Cecelia Ahern introduces In A Thousand Different Ways

A classic that inspires my work is Alice in Wonderland; its central themes inform much of my novels and I return to them repeatedly. It spoke to me particularly for my new book, In a Thousand Different Ways, and I called my heroine Alice as a nod to my love for that novel.

My characters are often childlike, lost and vulnerable after becoming upended by a challenging life event, and, much like Carroll’s Alice, they have to navigate this new wonderland where normal rules do not apply.

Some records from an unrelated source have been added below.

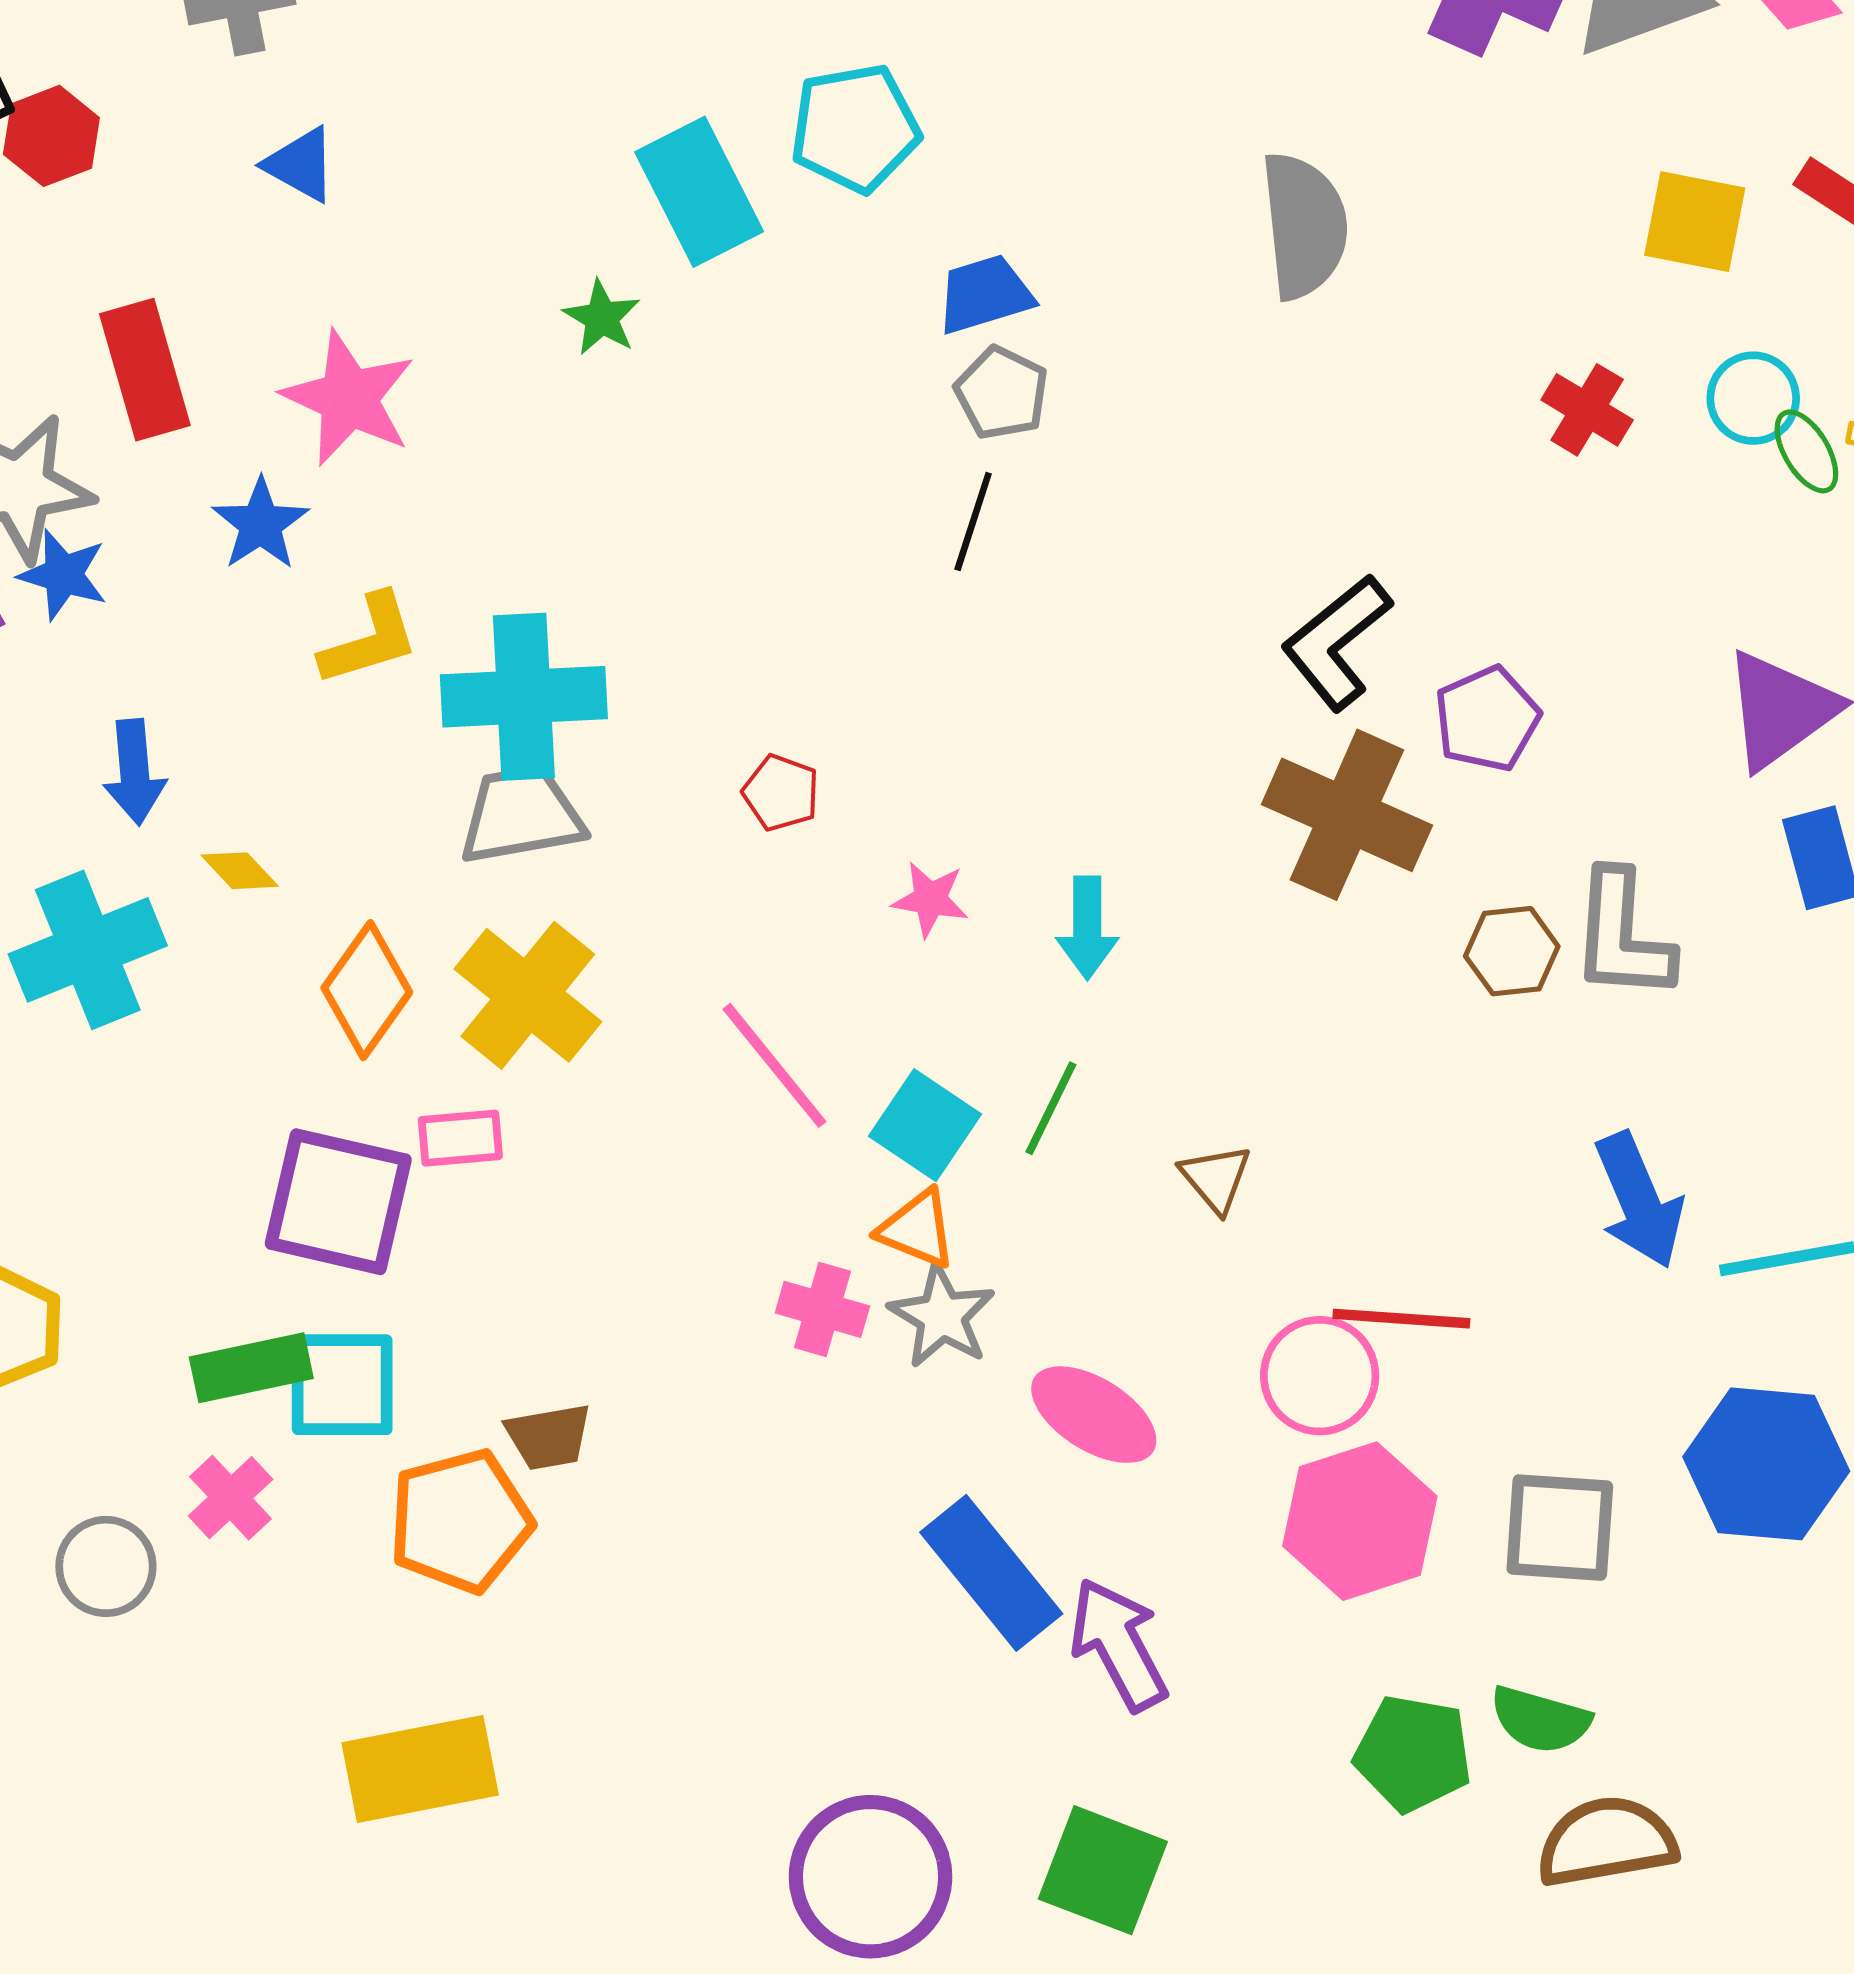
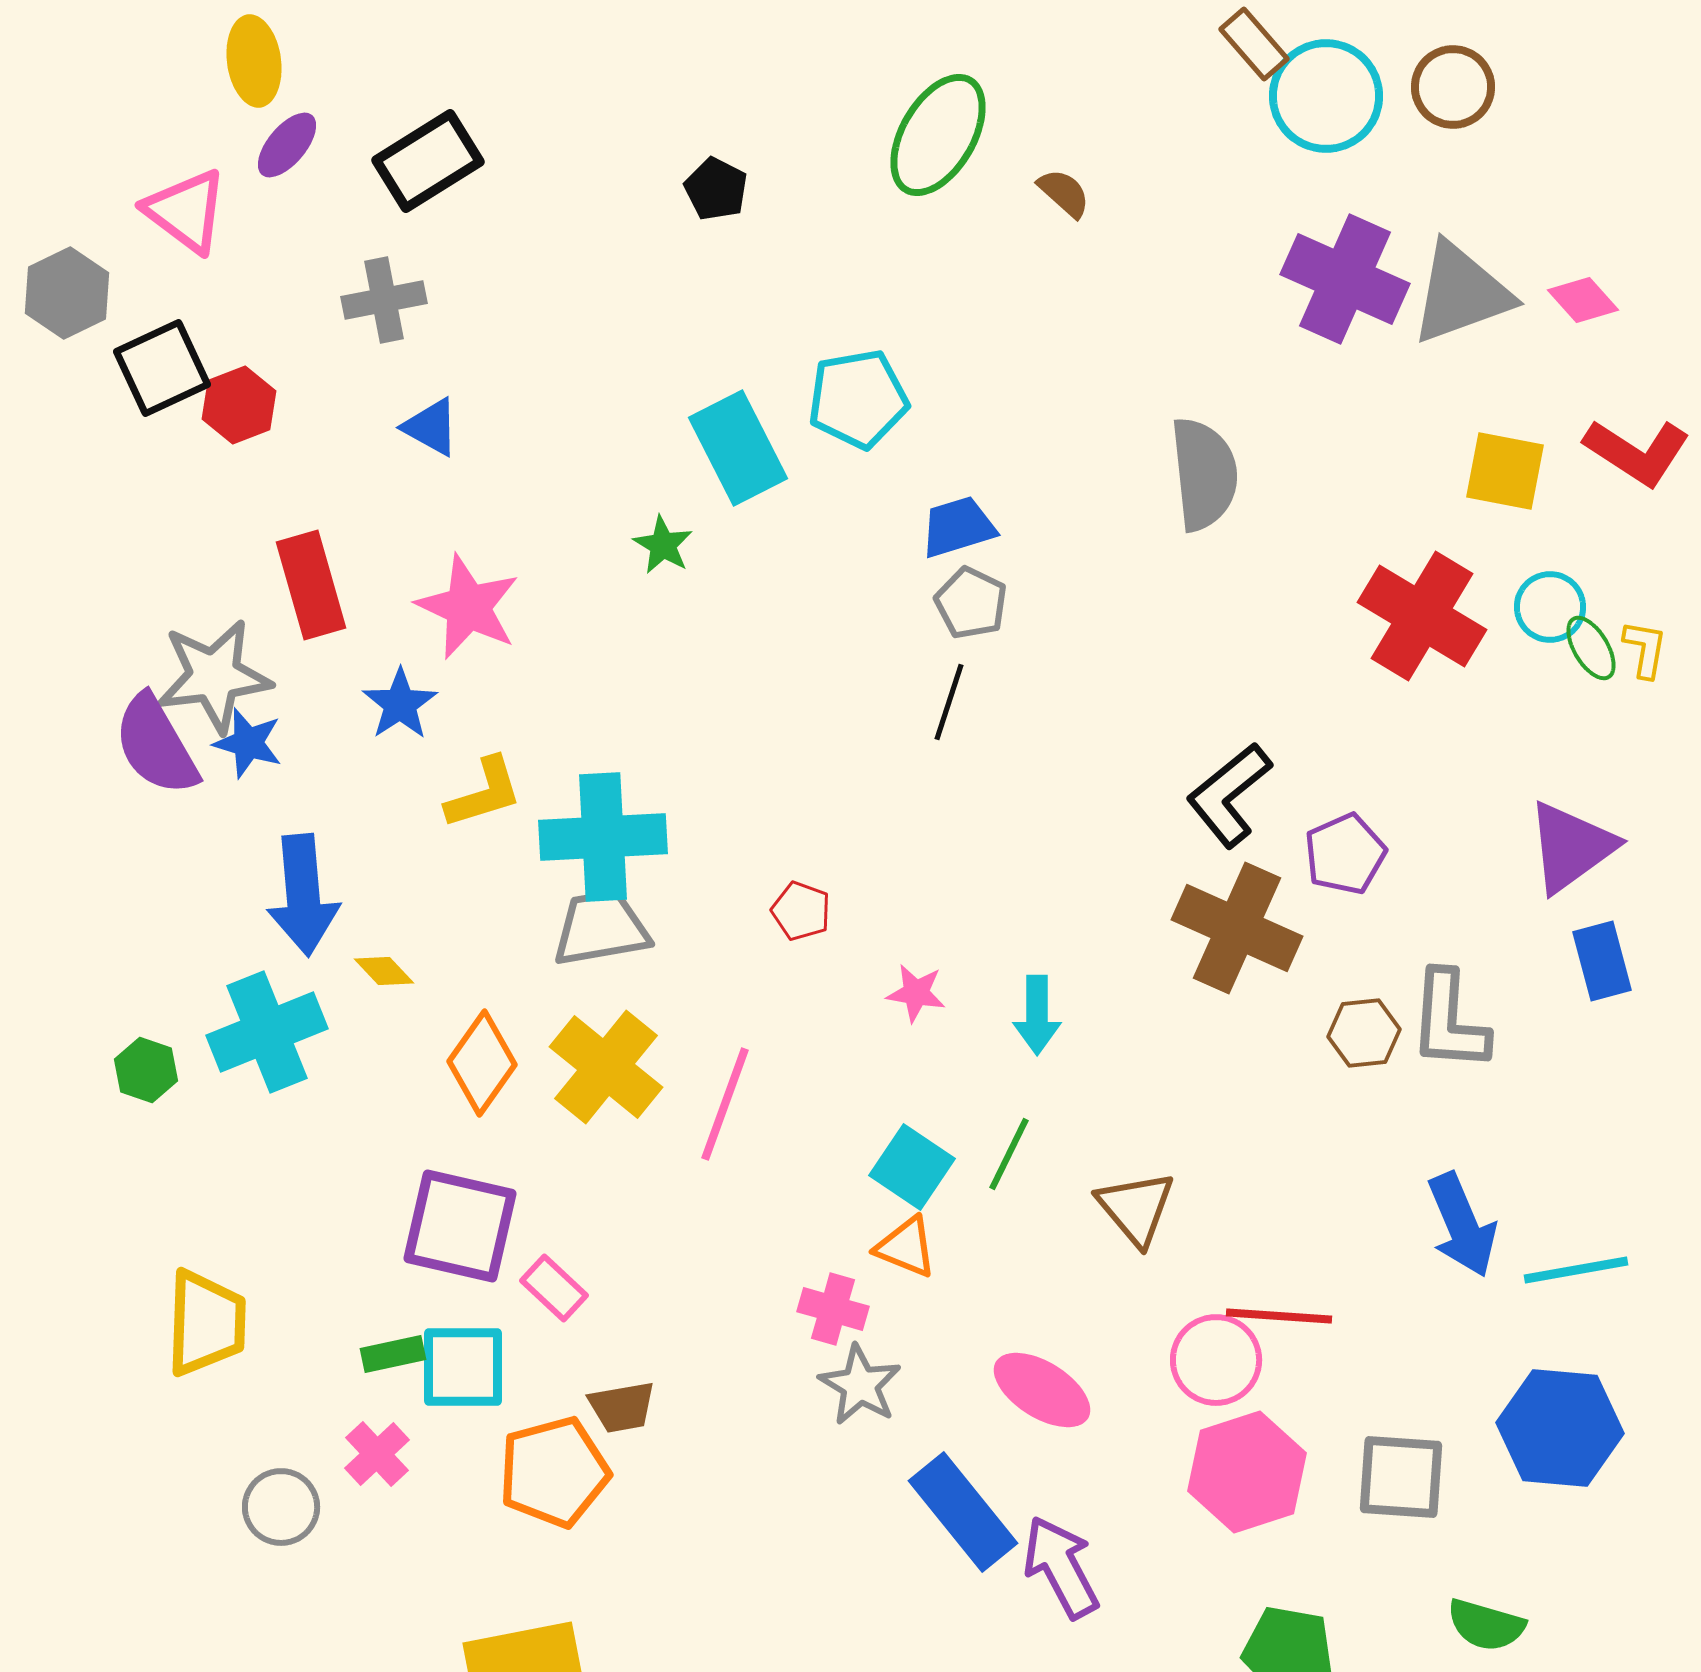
red cross: (1587, 410) -> (1422, 616), size x1.8
blue arrow: (134, 772) -> (303, 895), size x1.5
pink line: (774, 1065) -> (725, 1104), moved, turned 59
pink rectangle: (460, 1138) -> (554, 1288), moved, turned 48
brown triangle: (1216, 1178) -> (1136, 1208), size x1.4
gray star: (942, 1316) -> (860, 1385), moved
green rectangle: (251, 1368) -> (393, 1354), size x0.7
green semicircle: (1540, 1720) -> (1486, 1625), moved

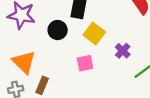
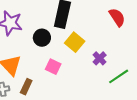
pink square: (85, 63) -> (53, 67), moved, turned 35

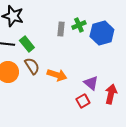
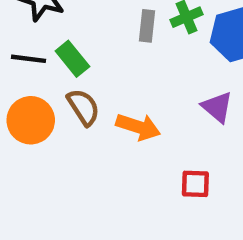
purple triangle: (91, 83) -> (217, 107), moved
red square: (83, 101) -> (195, 184), turned 32

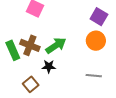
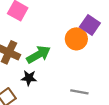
orange circle: (96, 41) -> (76, 39), moved

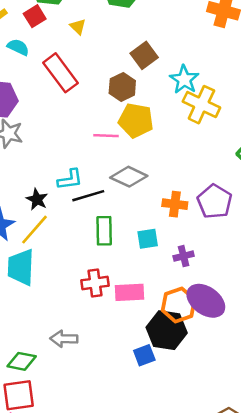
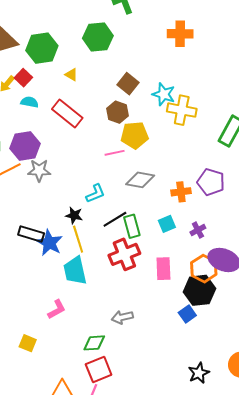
red square: (35, 16) -> (23, 78), moved
black line: (88, 196) -> (115, 219), moved
yellow line: (34, 230) -> (78, 239), turned -44
red cross: (95, 283) -> (124, 254), moved, size x1.4
pink rectangle: (129, 292) -> (163, 269), turned -75

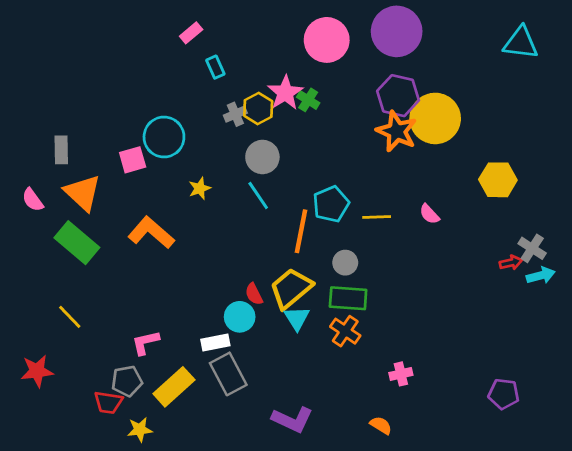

“What is essential to me is that my characters be fundamentally grounded and real; their experiences are ones that readers can connect with and identify with.”

Cecelia Ahern

I’m drawn to whimsy and the surreal; I have always found that magic and metaphor can shine a brighter light on human behaviour and the human experience than more linear storytelling. At my best behaved, this produces novels like the romantic and emotional self-development journey that is PS, I Love You, when I fully indulge, it produces my mind-bending, empowering short story collection ROAR.

The absurd has always felt straightforward to me; the distorted visual perception, character alterations, nonsensical language, imposed rules, curious appetites and identity crises, are at the heart of my novels. Tales that play with logic are my translation of life in words.

While I’m drawn to the surreal, I also write with heart and use it to bridge imagination with reality. What is essential to me is that my characters be fundamentally grounded and real; their experiences are ones that readers can connect with and identify with. You cannot be taken down a rabbit hole if you are not invested in the twists and turns of the character’s tumbling, if you do not care how they land or whether they find their way back out again. The next bit of magic is in hoping what the author feels, is absorbed into the page for the reader to feel.    

Hope is an integral part of my stories and my Alice’s hope in In a Thousand Different Ways is that she will find a way to navigate her own particular challenges in seeing the world. With each novel I am repeatedly recreating the childhood world, making my adults vulnerable, lost and searching, tumbling into a world that’s nonsensical but which they must navigate and grow in strength as a result of. The happy ending is not to always escape the maze, but to feel hopeful that they can.